Epoetin (Inj) 4000 I.U
৳ 1,935.00
Indications
- Anemia associated with Chronic Renal Failure, including patients on dialysis (ESRD) and patients not on dialysis.
- Anemia in patients with non-myeloid malignancies where anemia is due to the effect of concomitantly administered chemotherapy.
- Anemic patients (hemoglobin >10 to <13 g/dL) scheduled to undergo elective, noncardiac, nonvascular surgery to reduce the need for allogeneic blood transfusions.
- Anemia related to therapy with zidovudine in HIV-infected patients.
Therapeutic Class
Pharmacology
Dosage
Treatment of anemia in chronic renal failure:
Erythropoietin is administered to maintain hemoglobin concentration between 11 to 12 g/dl and hematocrit of 33 -36 % in adults.
Starting dose:
- Adult: usually 50 to 100 IU/kg three times in a week (TIW) by IV or Subcutaneous route
- Pediatric: 50 IU/kg TIW by IV or Subcutaneous route
Dose adjustment: Dose should be increased if hematocrit doses not increase by 5 to 6 points after 8 weeks therapy, and hematocrit is below suggested target range. Dose should be reduced when hematocrit approaches 36% or hematocrit increases >4 points in any 2-week period.
Maintenance dose: Maintenance dose must be individualized for each patient. In patients undergoing dialysis, the median maintenance dose is 75 IU/kg TIW, with a range from 12.5 to 525 IU/kg TIW as directed by the physician. In CRF patients not on dialysis, maintenance dose is 75 to 150 IU/kg/week.

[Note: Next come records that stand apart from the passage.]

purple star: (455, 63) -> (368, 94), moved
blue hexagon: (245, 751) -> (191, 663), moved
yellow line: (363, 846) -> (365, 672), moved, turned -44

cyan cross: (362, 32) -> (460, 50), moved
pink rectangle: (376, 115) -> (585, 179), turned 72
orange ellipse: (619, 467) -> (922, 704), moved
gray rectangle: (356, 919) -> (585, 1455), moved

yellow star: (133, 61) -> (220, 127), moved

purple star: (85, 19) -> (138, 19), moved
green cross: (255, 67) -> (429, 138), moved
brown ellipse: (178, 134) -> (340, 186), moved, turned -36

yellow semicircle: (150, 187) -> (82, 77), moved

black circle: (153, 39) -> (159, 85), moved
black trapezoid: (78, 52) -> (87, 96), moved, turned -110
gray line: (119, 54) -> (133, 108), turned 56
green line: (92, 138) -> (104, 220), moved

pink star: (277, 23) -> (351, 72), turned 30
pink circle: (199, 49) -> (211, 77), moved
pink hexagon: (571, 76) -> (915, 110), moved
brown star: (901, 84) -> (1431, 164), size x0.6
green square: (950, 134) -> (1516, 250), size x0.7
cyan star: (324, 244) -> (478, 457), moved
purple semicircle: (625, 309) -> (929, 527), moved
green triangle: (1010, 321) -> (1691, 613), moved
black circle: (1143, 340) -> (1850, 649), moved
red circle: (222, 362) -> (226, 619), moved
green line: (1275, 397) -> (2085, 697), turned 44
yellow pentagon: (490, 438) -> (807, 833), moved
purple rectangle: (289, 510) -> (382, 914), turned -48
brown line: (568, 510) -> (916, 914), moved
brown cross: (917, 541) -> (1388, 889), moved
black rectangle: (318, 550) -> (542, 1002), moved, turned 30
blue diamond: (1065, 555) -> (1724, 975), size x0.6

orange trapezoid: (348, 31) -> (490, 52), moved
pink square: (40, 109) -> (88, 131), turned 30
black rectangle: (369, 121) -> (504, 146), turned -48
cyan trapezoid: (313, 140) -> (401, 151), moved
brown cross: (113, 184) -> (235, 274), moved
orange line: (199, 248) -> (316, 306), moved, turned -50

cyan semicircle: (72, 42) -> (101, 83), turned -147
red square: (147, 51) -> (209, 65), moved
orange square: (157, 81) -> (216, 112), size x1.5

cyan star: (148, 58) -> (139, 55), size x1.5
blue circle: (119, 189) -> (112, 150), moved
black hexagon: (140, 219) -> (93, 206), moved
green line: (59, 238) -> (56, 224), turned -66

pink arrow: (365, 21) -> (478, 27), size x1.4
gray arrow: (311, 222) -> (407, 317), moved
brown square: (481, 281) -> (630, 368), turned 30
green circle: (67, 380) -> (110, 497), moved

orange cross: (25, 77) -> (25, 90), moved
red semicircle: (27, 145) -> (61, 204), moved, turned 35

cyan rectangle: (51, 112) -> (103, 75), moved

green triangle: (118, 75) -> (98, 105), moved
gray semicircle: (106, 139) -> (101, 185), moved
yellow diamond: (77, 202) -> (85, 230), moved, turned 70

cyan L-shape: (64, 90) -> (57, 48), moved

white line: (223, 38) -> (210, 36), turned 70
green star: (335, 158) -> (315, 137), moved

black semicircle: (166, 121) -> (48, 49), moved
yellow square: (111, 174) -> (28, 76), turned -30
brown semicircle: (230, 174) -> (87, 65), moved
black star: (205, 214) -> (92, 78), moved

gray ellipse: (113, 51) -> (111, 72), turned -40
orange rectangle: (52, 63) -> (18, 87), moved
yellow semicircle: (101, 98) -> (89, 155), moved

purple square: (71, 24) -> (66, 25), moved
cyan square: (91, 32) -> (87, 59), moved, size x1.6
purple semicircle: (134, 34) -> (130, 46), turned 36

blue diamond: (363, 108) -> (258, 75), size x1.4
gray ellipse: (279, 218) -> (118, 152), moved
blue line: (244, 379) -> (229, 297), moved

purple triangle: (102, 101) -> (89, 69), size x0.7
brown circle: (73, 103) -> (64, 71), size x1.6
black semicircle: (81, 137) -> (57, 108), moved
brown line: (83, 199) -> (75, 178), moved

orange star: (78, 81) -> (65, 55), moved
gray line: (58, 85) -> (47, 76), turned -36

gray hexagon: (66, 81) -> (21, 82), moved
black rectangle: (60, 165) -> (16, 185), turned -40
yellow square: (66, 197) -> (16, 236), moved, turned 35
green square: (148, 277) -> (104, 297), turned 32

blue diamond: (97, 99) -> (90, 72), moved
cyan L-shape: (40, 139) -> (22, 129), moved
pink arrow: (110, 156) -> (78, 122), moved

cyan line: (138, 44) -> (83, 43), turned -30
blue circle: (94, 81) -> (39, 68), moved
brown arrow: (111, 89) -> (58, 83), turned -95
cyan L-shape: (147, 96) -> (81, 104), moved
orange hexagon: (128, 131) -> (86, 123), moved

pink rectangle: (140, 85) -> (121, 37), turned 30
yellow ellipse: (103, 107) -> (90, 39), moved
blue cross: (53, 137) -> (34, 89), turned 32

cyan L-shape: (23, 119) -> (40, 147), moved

Treatment of Anemia in Cancer Patients on Chemotherapy:
Starting dose:
- Adult: 150 IU/kg TIW by Subcutaneous route or 40,000 IU Subcutaneous route weekly
- Pediatric: 25 to 300 IU/kg 3 to 7 times per week by Subcutaneous or IV route
Dose adjustment: If the response is not satisfactory, the dose should be increased to 300 IU/kg TIW. If the hematocrit exceeds 40%, the dose should be withheld until the hematocrit falls to 36%. The dose should be reduced to 25% when treatment is resumed and titrated to maintain the desired hematocrit.
Surgery Patients:
The recommended dose is 300 IU/kg/day subcutaneously for 10 days before surgery, on the day of surgery, and for 4 days after surgery. An alternate dose schedule is 600 IU/kg subcutaneously in once weekly dose (21, 14, and 7 days before surgery) plus a fourth dose on the day of surgery.
Zidovudine-treated HIV-infected Patients:
Starting dose:
- Adult: 100 IU/kg as an IV or Subcutaneous injection TIW for 8 weeks
- Pediatric: 50 to 400 IU/kg 2 to 3 times per week by Subcutaneous or IV route
Dose adjustment: If the response is not satisfactory, the dose should be increased by 50-100 IU/kg TIW. Response should be evaluated every 4 to 8 weeks thereafter and the dose adjusted accordingly by 50 to 100 IU/kg increments TIW.
Maintenance dose: The dose is titrated to maintain the hematocrit between 33-36%.
Administration
Parenteral drug products should be inspected visually for particulate matter and discoloration prior to administration.
Administer as intravenous injection over 1-2 minutes. In patients on dialysis, the injection should follow the dialysis procedure. Slow injection over 5 minutes may be beneficial to those who experience flu-like symptoms.
Do not administer by intravenous infusion or in conjunction with other drug solutions.
For the subcutaneous route a maximum of 1 mL at one injection site should generally not be exceeded. In the case of larger volumes, more than one site should be chosen for the injection.
Interaction
Contraindications
- Uncontrolled hypertension.
- Pure red cell aplasia that begins after treatment with Erythropoietin or other Erythropoietin protein drugs.
- Serious allergic reactions to Erythropoietin.
- Use of the multi-dose vials in neonates, infants, pregnant women, and nursing mothers.
Side Effects
Pregnancy & Lactation
Nursing mothers: It is not known whether this drug is excreted in human milk. Because many drugs are excreted in human milk, caution should be exercised when erythropoietin is administered to a nursing woman.
Precautions & Warnings
Iron evaluation: Prior to and during Erythropoietin therapy, the patient’s iron stores, including transferrin saturation and serum ferritin, should be evaluated. Transferrin saturation should be at least 20%, and ferritin should be at least 100 ng/mL. Virtually all patients will require supplemental iron to increase or maintain transferrin saturation to levels that will adequately support erythropoiesis.